_REQUIREMENT_
Gather every line below that contains the string "NewBodyOperationType". Copy each of those lines.

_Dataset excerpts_
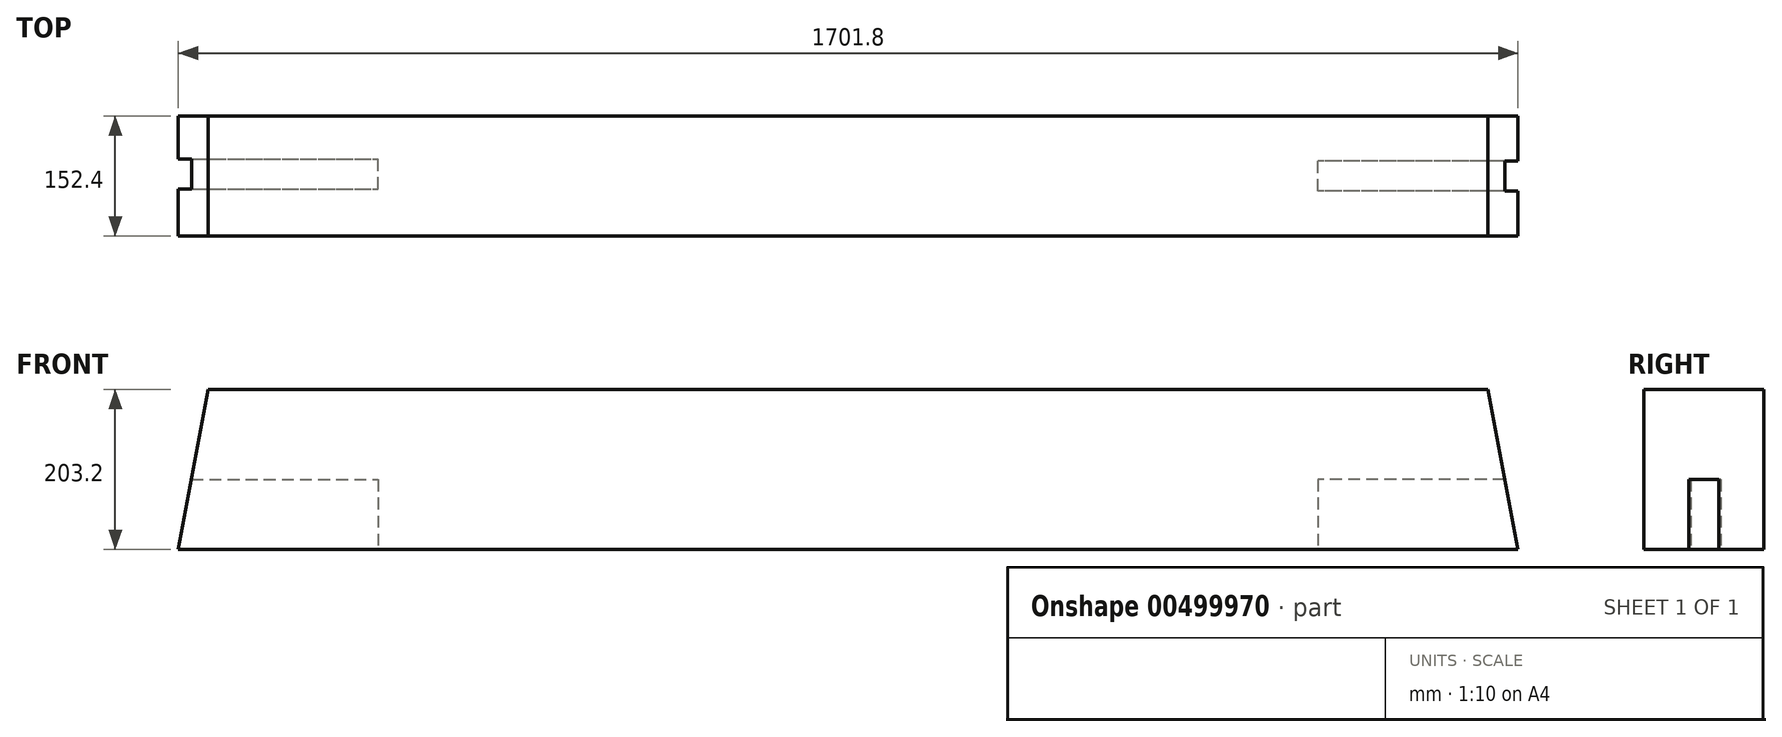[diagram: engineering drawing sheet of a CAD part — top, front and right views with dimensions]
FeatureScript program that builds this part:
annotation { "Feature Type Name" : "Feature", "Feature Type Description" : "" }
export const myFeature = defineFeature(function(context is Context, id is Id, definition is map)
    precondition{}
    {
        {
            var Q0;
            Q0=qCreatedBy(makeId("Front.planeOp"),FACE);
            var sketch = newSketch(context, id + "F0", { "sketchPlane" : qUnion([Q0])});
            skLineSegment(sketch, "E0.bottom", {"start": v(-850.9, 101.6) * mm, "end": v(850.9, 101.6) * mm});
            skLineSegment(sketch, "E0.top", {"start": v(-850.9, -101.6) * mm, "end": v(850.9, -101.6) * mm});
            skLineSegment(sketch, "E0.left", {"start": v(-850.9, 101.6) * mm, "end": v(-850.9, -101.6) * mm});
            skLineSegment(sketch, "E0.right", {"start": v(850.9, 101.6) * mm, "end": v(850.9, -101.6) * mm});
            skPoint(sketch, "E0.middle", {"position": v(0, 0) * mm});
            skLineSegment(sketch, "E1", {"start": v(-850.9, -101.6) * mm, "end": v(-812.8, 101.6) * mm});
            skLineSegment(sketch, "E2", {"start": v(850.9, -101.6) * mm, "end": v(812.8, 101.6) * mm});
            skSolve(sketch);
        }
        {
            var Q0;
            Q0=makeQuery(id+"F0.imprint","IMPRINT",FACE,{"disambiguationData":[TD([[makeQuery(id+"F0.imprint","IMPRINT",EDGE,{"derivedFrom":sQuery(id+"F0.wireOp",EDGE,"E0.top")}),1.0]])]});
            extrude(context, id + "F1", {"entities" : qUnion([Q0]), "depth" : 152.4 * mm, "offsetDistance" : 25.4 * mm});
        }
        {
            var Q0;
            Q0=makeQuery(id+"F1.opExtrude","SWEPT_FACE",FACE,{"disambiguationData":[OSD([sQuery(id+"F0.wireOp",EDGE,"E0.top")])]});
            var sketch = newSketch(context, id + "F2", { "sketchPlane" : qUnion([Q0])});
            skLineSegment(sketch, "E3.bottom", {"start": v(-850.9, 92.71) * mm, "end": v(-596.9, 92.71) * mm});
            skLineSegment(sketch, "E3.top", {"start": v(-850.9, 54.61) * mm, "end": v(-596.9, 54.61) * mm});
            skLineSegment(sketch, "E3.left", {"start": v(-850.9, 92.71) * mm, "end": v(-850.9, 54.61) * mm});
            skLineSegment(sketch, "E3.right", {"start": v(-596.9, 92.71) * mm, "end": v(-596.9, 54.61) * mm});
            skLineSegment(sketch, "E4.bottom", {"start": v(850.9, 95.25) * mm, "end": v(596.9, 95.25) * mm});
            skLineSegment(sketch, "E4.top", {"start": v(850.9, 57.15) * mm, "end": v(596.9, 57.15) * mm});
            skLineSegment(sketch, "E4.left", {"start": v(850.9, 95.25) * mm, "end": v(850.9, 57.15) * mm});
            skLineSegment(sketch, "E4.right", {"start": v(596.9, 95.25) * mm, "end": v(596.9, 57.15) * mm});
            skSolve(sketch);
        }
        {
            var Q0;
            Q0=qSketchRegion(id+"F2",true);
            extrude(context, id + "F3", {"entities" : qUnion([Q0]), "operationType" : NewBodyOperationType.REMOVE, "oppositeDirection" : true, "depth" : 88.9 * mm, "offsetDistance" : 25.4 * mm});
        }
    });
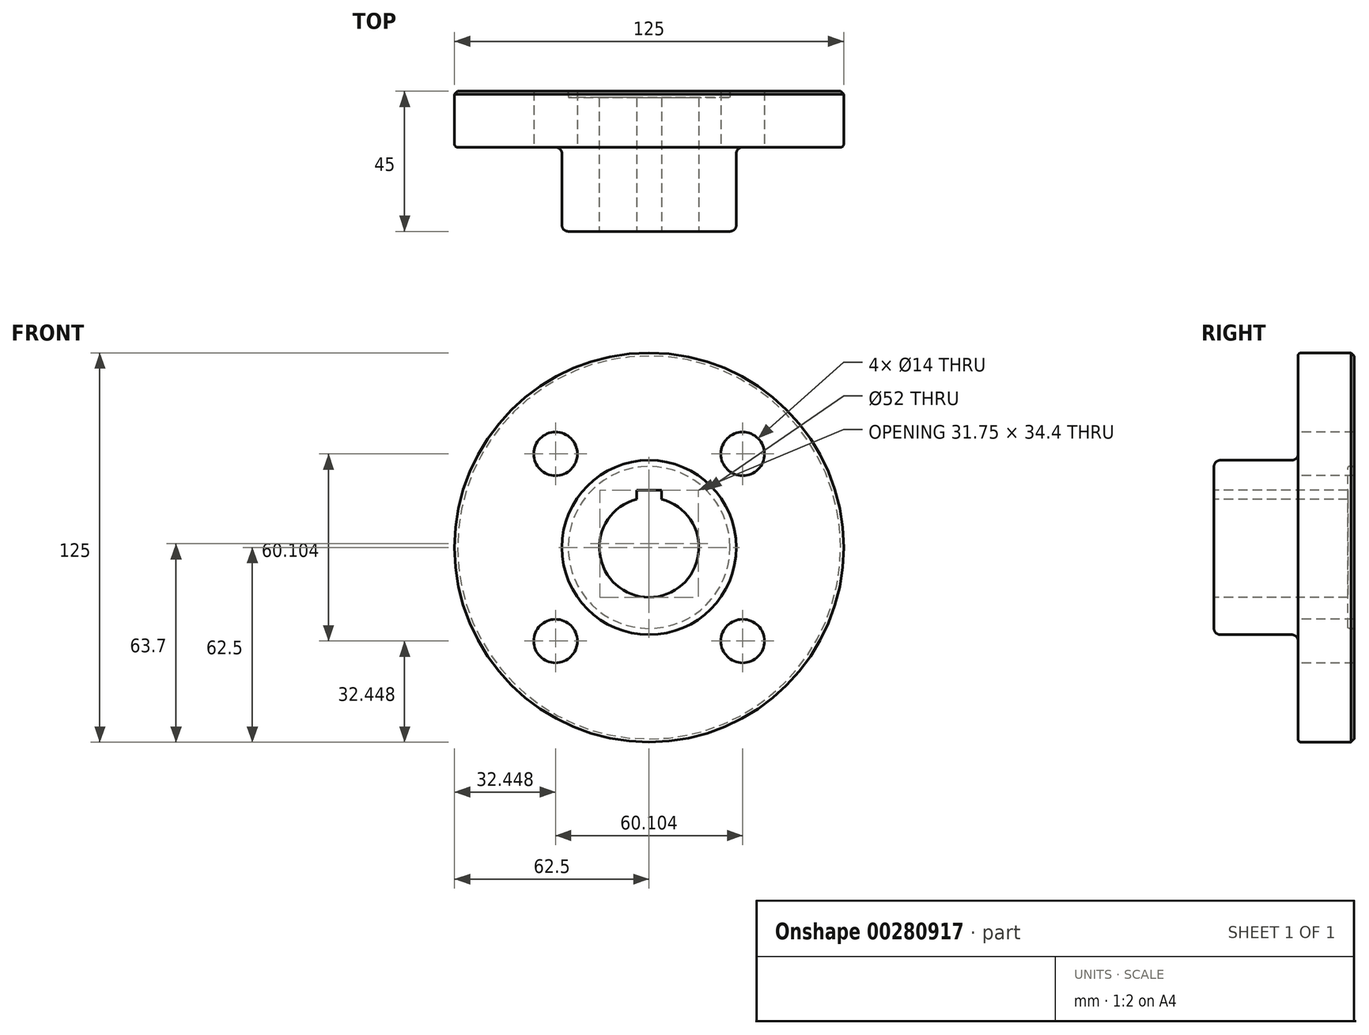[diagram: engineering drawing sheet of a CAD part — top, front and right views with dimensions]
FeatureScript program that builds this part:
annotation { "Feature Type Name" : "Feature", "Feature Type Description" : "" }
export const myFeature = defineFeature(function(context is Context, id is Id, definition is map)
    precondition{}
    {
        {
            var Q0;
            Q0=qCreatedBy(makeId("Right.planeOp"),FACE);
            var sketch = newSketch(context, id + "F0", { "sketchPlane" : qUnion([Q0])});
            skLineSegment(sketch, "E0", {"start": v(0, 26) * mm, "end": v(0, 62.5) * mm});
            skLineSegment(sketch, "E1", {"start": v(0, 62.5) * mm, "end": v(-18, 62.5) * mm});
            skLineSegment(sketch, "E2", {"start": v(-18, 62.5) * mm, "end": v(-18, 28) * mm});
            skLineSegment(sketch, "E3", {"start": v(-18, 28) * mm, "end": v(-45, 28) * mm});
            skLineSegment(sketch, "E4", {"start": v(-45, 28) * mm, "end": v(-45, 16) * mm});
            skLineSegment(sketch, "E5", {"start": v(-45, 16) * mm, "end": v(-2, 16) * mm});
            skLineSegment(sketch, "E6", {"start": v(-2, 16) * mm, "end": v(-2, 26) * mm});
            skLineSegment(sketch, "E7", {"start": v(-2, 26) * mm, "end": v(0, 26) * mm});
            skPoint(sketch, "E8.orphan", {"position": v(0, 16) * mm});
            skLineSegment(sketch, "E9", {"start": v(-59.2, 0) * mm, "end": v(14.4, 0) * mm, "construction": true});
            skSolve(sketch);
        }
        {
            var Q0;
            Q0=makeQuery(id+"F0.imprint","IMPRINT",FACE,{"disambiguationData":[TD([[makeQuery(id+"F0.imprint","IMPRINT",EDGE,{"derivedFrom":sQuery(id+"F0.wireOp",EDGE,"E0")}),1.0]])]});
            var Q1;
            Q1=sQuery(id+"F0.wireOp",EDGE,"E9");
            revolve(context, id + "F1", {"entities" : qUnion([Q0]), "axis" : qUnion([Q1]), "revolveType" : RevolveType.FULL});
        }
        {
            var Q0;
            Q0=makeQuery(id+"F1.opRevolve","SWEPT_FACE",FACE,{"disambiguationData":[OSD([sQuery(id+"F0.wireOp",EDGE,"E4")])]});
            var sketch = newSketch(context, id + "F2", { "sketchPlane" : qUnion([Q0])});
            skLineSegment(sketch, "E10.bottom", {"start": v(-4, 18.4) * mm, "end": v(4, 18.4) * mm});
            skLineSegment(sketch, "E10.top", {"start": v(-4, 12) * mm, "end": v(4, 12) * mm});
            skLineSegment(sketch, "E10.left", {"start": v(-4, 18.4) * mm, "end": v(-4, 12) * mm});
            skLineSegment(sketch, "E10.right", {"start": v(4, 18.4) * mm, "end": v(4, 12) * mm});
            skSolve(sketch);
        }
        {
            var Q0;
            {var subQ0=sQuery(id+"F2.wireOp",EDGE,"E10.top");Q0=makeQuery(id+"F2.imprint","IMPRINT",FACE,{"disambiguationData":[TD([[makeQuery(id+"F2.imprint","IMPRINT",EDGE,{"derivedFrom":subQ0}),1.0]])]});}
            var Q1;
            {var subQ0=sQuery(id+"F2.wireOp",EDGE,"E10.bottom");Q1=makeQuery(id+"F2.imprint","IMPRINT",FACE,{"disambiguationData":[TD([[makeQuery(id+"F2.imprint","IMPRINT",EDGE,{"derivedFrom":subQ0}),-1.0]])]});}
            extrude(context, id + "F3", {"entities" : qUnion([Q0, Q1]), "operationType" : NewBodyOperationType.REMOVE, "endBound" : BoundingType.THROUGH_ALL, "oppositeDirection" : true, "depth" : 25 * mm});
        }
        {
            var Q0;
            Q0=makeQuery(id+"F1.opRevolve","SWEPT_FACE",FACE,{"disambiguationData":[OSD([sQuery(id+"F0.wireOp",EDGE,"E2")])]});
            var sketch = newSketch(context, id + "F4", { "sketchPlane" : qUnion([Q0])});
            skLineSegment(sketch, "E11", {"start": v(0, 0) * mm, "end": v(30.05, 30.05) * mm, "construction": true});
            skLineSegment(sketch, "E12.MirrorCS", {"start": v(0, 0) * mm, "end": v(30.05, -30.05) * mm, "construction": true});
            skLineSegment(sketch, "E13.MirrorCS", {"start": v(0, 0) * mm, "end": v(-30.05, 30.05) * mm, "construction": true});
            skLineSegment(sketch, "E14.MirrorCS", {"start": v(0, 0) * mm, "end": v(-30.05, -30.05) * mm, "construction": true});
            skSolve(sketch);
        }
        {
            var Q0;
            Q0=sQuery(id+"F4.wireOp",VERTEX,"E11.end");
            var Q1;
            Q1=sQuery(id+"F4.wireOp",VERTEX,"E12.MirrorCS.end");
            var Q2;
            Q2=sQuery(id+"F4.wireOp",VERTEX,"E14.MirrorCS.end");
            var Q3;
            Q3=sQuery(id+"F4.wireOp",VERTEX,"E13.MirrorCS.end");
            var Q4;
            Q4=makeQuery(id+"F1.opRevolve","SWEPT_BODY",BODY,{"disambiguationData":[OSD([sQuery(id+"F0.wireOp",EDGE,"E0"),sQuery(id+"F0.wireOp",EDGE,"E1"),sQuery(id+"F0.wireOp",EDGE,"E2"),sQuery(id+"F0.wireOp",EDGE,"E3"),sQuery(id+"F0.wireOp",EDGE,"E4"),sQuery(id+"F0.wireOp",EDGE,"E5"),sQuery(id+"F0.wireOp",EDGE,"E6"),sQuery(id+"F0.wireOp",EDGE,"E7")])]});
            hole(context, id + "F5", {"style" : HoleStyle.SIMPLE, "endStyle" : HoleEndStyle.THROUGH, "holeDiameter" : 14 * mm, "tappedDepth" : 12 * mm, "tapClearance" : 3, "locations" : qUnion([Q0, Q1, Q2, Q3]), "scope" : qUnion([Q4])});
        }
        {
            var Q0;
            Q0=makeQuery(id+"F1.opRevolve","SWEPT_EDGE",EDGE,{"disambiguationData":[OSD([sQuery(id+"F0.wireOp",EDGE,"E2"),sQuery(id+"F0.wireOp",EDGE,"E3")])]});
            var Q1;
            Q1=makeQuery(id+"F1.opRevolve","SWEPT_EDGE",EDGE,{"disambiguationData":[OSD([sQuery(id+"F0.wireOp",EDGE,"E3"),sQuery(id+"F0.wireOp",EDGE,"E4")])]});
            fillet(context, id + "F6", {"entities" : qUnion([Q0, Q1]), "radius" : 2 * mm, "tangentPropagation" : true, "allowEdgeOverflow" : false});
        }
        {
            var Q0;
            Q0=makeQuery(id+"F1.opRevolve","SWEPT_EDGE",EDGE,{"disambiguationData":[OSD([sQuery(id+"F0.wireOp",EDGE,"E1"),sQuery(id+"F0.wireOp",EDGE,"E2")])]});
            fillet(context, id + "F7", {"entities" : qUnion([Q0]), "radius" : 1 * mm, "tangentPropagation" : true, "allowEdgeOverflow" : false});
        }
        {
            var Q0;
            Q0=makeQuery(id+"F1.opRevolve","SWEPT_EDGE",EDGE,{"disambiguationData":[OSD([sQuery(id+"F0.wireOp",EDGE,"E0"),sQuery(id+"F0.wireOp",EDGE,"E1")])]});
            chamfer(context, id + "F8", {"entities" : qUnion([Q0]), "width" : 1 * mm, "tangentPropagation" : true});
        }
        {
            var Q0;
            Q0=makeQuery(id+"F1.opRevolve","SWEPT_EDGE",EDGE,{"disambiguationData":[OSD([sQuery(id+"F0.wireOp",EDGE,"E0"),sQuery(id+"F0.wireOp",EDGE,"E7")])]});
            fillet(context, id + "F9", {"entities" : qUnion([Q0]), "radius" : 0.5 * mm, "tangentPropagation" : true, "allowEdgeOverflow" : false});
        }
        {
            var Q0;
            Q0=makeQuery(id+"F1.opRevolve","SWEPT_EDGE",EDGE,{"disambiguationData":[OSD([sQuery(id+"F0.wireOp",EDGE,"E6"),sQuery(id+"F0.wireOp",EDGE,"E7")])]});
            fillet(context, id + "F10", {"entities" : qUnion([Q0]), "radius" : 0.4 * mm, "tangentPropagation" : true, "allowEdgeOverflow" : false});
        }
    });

_EXERCISE RESULT_
            extrude(context, id + "F3", {"entities" : qUnion([Q0]), "operationType" : NewBodyOperationType.REMOVE, "oppositeDirection" : true, "depth" : 88.9 * mm, "offsetDistance" : 25.4 * mm});
            extrude(context, id + "F3", {"entities" : qUnion([Q0, Q1]), "operationType" : NewBodyOperationType.REMOVE, "endBound" : BoundingType.THROUGH_ALL, "oppositeDirection" : true, "depth" : 25 * mm});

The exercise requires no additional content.